Parlare di omosessualità a scuola: un tema complesso
DIALOGANDO, n. 67, gennaio 2015 – Conoscere e capire il concetto e la realtà dell’omosessualità creando spazi di riflessione in ambito scolastico è un’occasione preziosa. In un luogo dove le generazioni si incontrano e scambiano modelli, è possibile costruire interventi di sensibilizzazione, integrazione ed educazione all’apertura e al rispetto.
Veniamo a un fatto avvenuto a Treviso qualche mese fa. Dopo la proiezione nelle terze classi di una scuola media di un film sull’omosessualità, 120 genitori indignati protestano scrivendo al sindaco della città. Lamentano di non essere stati informati e dichiarano che diversi ragazzi sono rimasti sconvolti da esplicite scene di masturbazione tra giovanissimi mostrate nel film. Molti genitori temono l’equiparazione della famiglia tradizionale e della famiglia formata da coppie gay, anche se nel film non si fa alcun riferimento diretto a questo tema. L’iniziativa, organizzata dalla ASL, era presentata dagli esperti come “educazione affettiva”.
Appare subito chiaro come il tema si muova attraverso scenari psicologici, sociali e politici di profonda complessità.

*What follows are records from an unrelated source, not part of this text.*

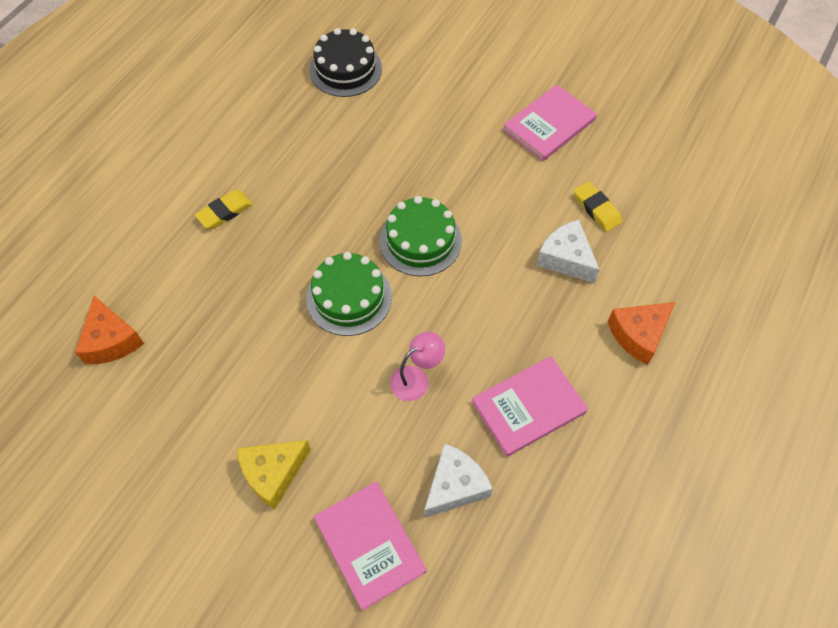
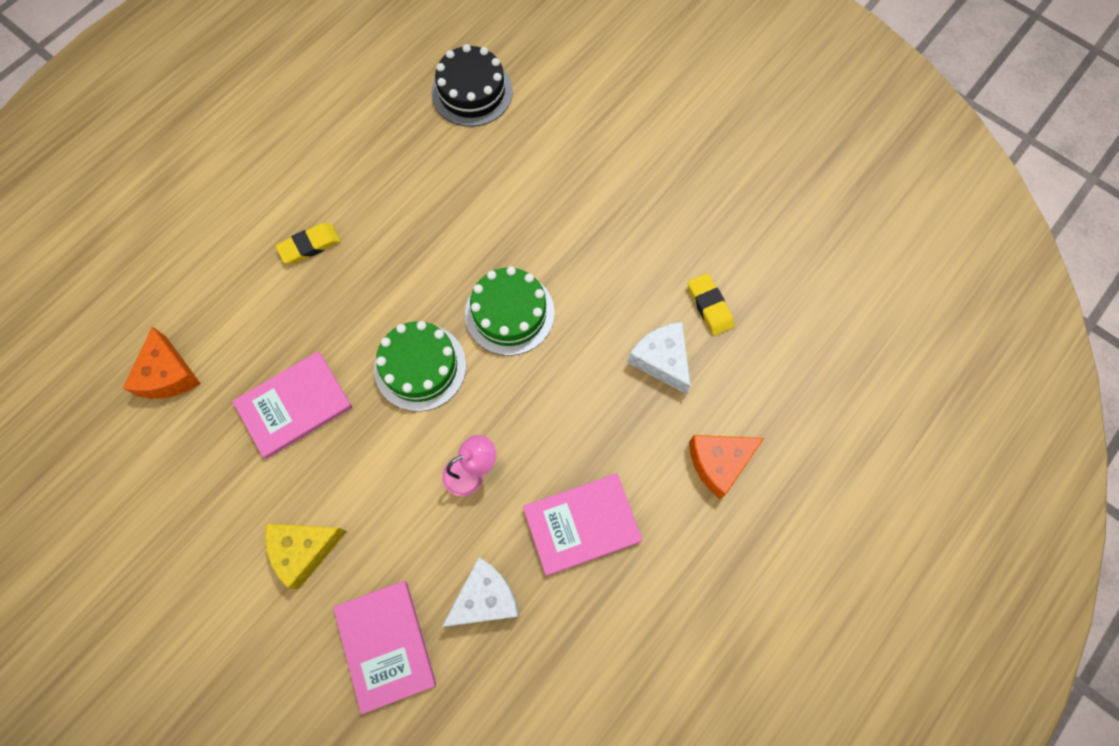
camera: 10 degrees right, 10 degrees up
pink book [503,84,597,161] -> pink book moved to [232,351,352,459]

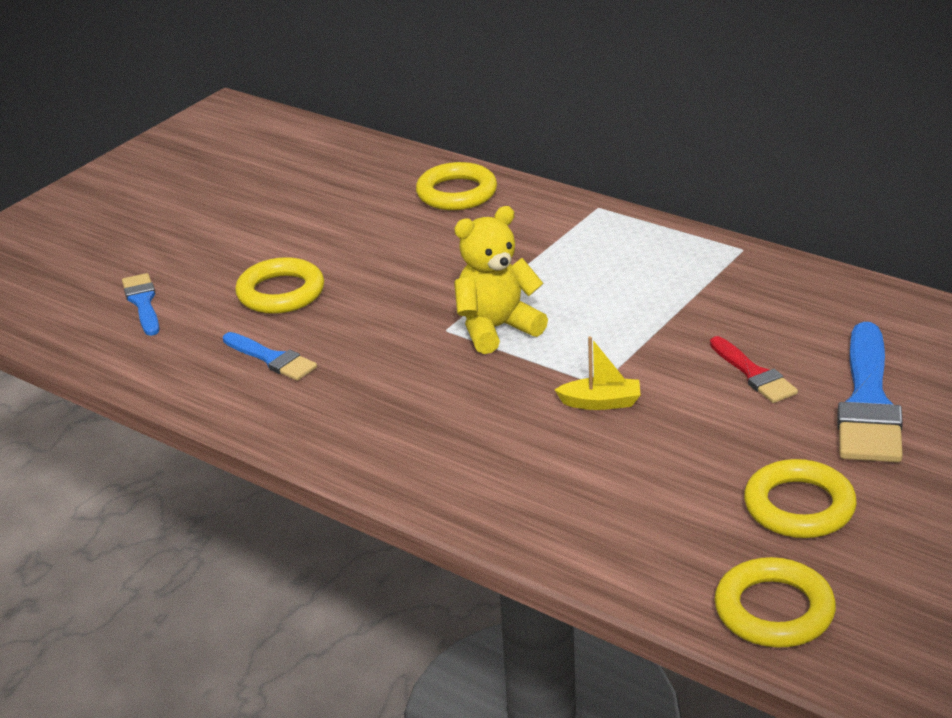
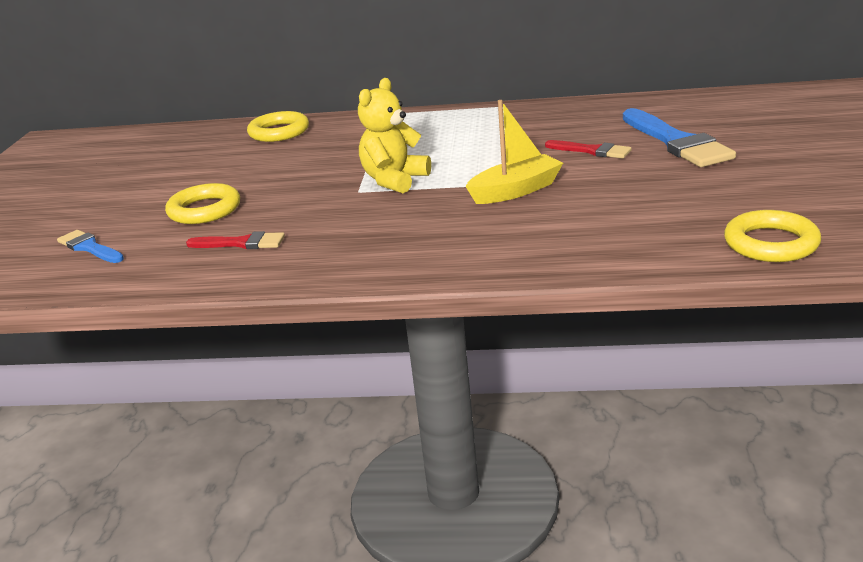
camera: 30 degrees left, 5 degrees down
blue brush [223,332,317,381] -> red brush [186,231,285,249]
yellow boat [555,336,641,410] -> yellow boat [466,100,563,204], size x1.60
yellow ring [744,459,857,538] -> none

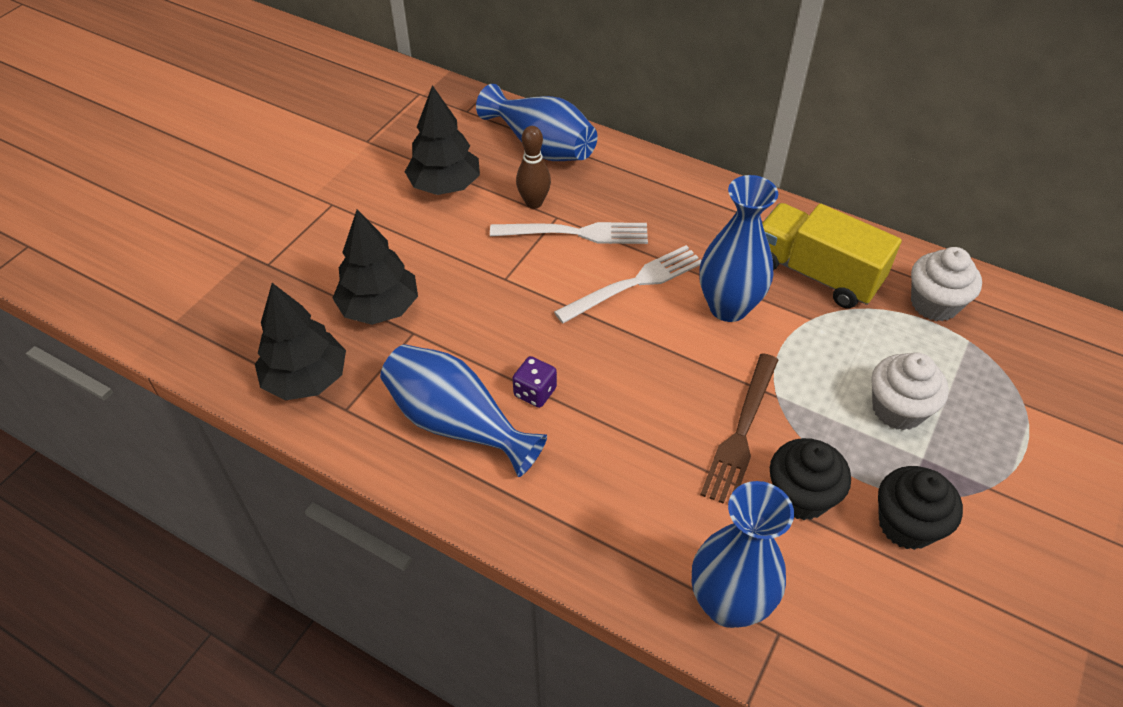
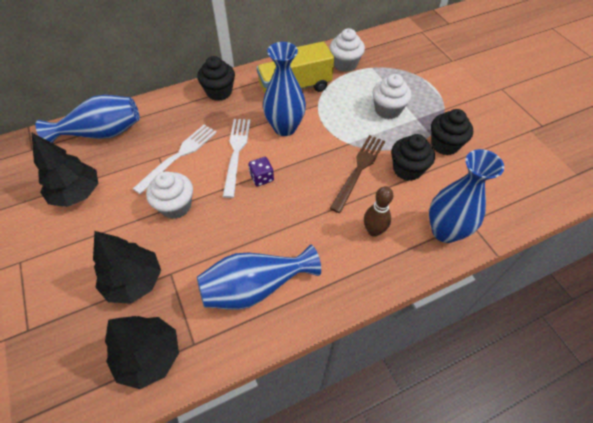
camera: 55 degrees left, 5 degrees up
purple dice [512,356,557,408] -> purple dice moved to [248,157,274,186]
brown bowling pin [516,126,551,209] -> brown bowling pin moved to [364,186,393,237]
brown fork [700,353,778,504] -> brown fork turned 120 degrees counterclockwise [330,135,385,213]
none -> white cupcake [146,171,193,219]
none -> black cupcake [197,56,235,101]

Tornando alla scuola, stavolta in ambito generale, non sono rare storie di intolleranza ed emarginazione, con insulti detti dentro le classi, scritti sui muri degli edifici scolastici, o in rete. E non solo tra compagni. Anche qualche insegnante non si è risparmiato ambigue insinuazioni. Per alcuni ragazzi tutto ciò può essere particolarmente difficile, perché non si sono ancora aperti ai loro genitori e questi ultimi non si sono accorti che il figlio o la figlia sono omosessuali. Tra i dirigenti scolastici vi sono discrepanze: c’è chi promuove iniziative e chi addirittura vieta la distribuzione di semplici questionari conoscitivi sul tema dell’omosessualità. Com’è possibile educare i nostri giovani a un’apertura all’informazione senza preconcetti se per primi gli adulti sono in difficoltà ad affrontare il tema in tutti i suoi risvolti?
D’altronde, anche in campo psichiatrico e psicologico si è fatto un lungo percorso prima di arrivare, con l’edizione del DSM III R del 1987, a non considerare più l’omosessualità come una malattia. E non è stato un percorso lineare: il dott. Robert L. Spitzer, che si era fatto promotore delle istanze della comunità omosessuale americana nella preparazione dell’edizione del DSM sopra citata, nel 2003 sostiene l’opportunità di “curare” l’omosessualità con la terapia riparativa, rivolta a chi è motivato al cambiamento. Non è un caso che in quegli anni la questione del matrimonio tra omosessuali e dei diritti civili delle coppie gay cominciasse ad agitare le politiche di alcuni stati americani, proprio come sta succedendo ora in Italia. Per dovere di cronaca, Spitzer nel 2012 ritratta questa posizione, per tornare a quella che lo vide protagonista della promozione dell’identità omosessuale come possibile identità sessuale e non come malattia o perversione.
Le principali correnti in ambito psicologico ritengono oggi che l’omosessualità non sia innata, ma che sia un percorso evolutivo della personale identità sessuale, costruito attraverso influenze ambientali, cioè familiari, relazionali e sociali, e attraverso processi intrapsichici. Non è una malattia, quindi, ma una variante possibile di sentire ed esprimere la propria sessualità e identità.
La scuola, come istanza di educazione e formazione, ha quindi un ruolo cruciale nel porgere un’adeguata riflessione sul tema. Il punto però è che la famiglia è almeno altrettanto importante. È auspicabile quindi un lavoro sinergico, che coinvolga anche gli psicologi, e che si presenta come lungo e complesso, ma ineludibile.